**AIM**. Starting with the line that contains "latitude: 60.7515" and going on through the end of the listing, write the lines again with "city" swapped for "town" and everything else unchanged. Leave the pictures out of your answer.

Saved data entries
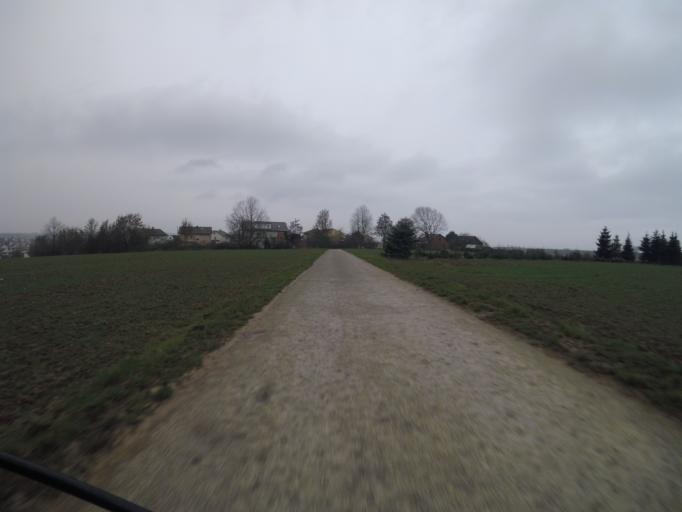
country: DE
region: Baden-Wuerttemberg
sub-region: Regierungsbezirk Stuttgart
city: Kirchberg an der Murr
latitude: 48.9466
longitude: 9.3489
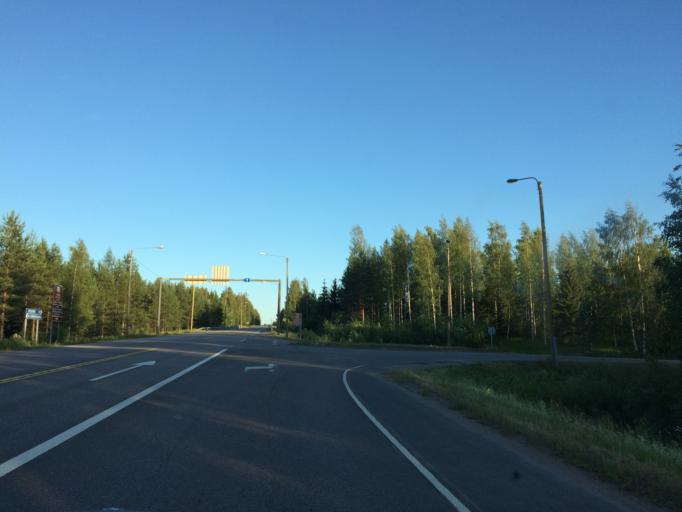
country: FI
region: Haeme
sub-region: Riihimaeki
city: Riihimaeki
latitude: 60.7515
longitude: 24.7234
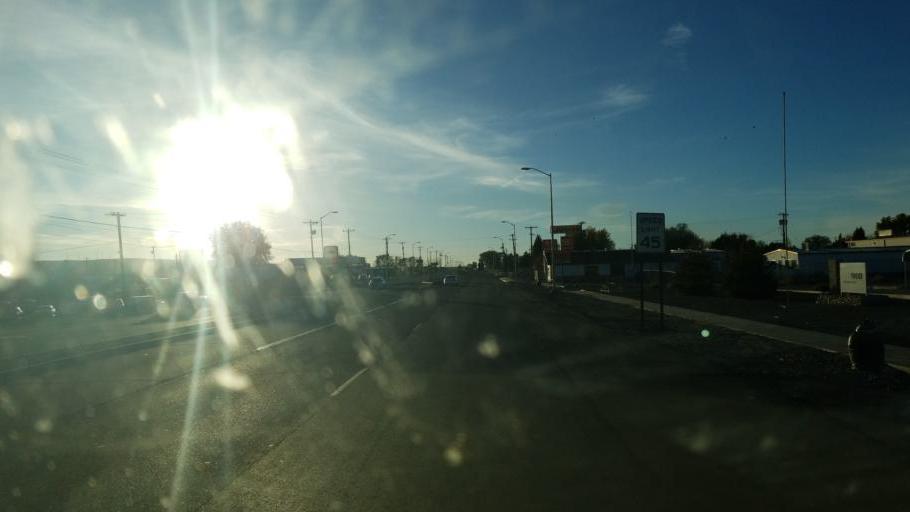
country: US
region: New Mexico
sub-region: San Juan County
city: Farmington
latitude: 36.7194
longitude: -108.1700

**RESPONSE**.
latitude: 60.7515
longitude: 24.7234
country: US
region: New Mexico
sub-region: San Juan County
town: Farmington
latitude: 36.7194
longitude: -108.1700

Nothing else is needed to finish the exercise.